On the Relevance of Phoneme Duration Variability of Synthesized Training Data for Automatic Speech Recognition
This work addresses domain mismatch and low-resource issues in ASR by refining synthetic data generation, though it is incremental as it builds on existing TTS and alignment methods.
The study tackled the problem of synthetic data quality for automatic speech recognition by analyzing how phoneme duration variability in text-to-speech outputs affects ASR training, and found that adjusting these durations improved ASR performance in a semi-supervised setting.

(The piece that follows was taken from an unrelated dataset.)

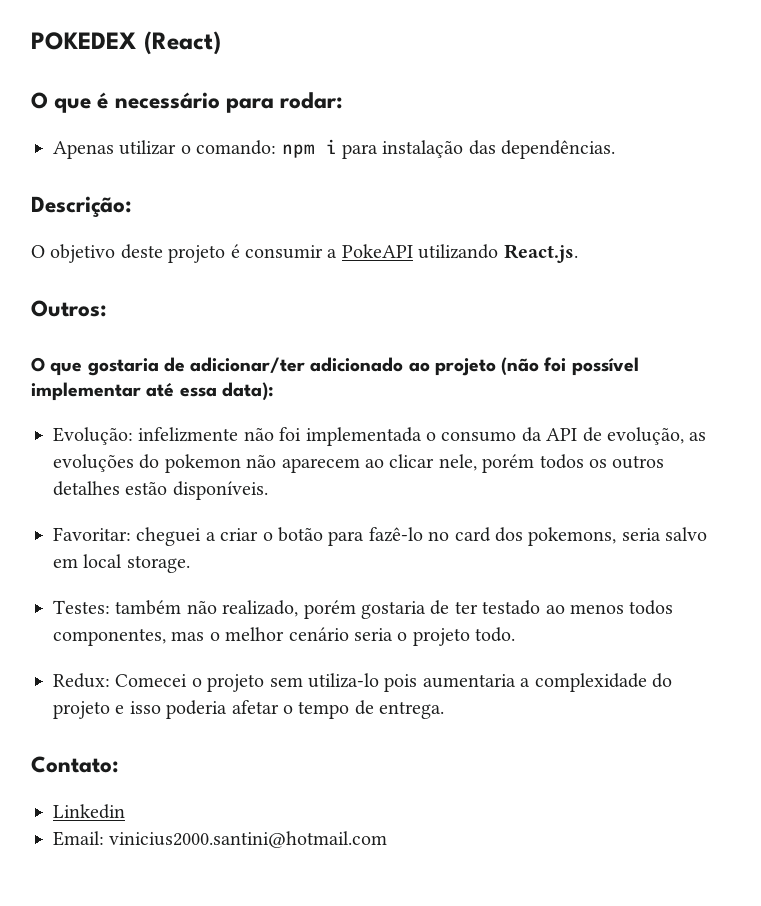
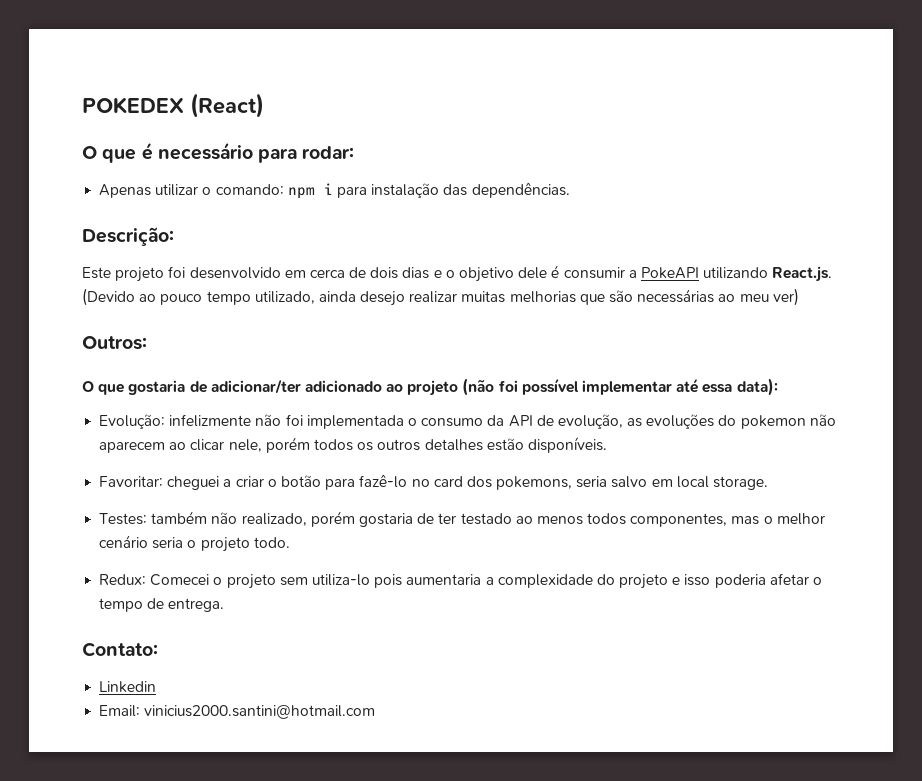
[31,244,226,263] O objetivo deste projeto -> [82,266,548,282] Este projeto foi desenvolvido em cerca de dois dias e o objetivo dele
(578, 253) none -> [82,288,799,306] (Devido ao pouco tempo utilizado, ainda desejo realizar muitas melhorias que são necessárias ao meu ver)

Synthetic data generated by text-to-speech (TTS) systems can be used to improve automatic speech recognition (ASR) systems in low-resource or domain mismatch tasks. It has been shown that TTS-generated outputs still do not have the same qualities as real data. In this work we focus on the temporal structure of synthetic data and its relation to ASR training. By using a novel oracle setup we show how much the degradation of synthetic data quality is influenced by duration modeling in non-autoregressive (NAR) TTS. To get reference phoneme durations we use two common alignment methods, a hidden Markov Gaussian-mixture model (HMM-GMM) aligner and a neural connectionist temporal classification (CTC) aligner. Using a simple algorithm based on random walks we shift phoneme duration distributions of the TTS system closer to real durations, resulting in an improvement of an ASR system using synthetic data in a semi-supervised setting.